Transcribed page contents
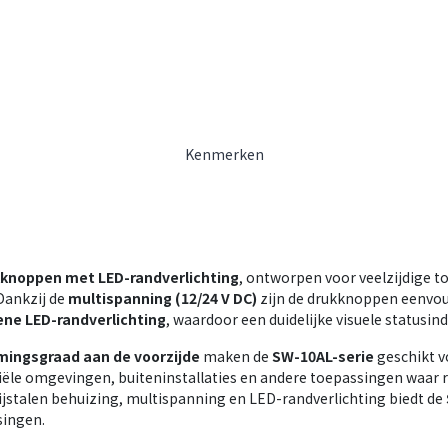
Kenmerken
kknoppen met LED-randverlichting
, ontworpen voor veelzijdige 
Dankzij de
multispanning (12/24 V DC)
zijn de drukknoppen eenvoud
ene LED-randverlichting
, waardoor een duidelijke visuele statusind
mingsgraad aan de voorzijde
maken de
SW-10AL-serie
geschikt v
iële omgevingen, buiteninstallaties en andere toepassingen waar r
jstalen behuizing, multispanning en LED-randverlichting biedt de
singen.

---

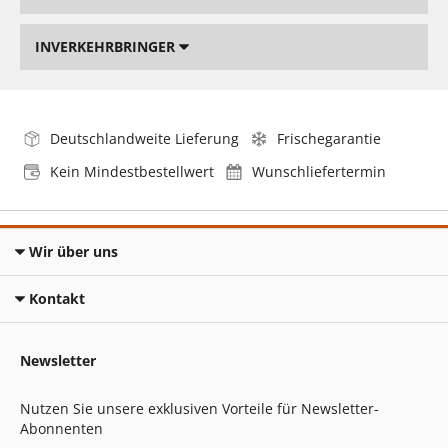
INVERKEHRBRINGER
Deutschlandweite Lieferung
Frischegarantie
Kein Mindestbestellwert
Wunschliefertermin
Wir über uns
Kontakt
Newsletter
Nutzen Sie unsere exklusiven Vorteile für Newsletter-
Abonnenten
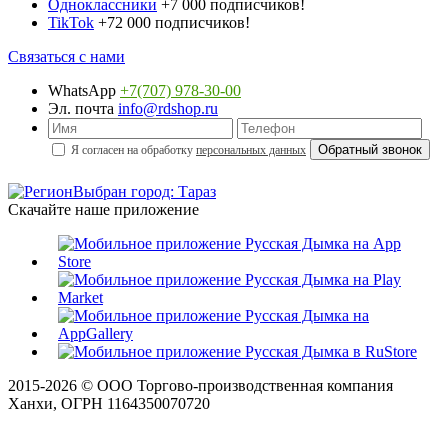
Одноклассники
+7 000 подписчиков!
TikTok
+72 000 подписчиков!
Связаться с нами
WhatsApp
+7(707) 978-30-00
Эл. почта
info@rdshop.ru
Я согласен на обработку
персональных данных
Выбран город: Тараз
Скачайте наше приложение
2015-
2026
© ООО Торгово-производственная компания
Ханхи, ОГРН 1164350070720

● **TO DO**
Say how many lines in the records above hold "randverlichting", and give no other text.

● **COMPLETED EXERCISE**
3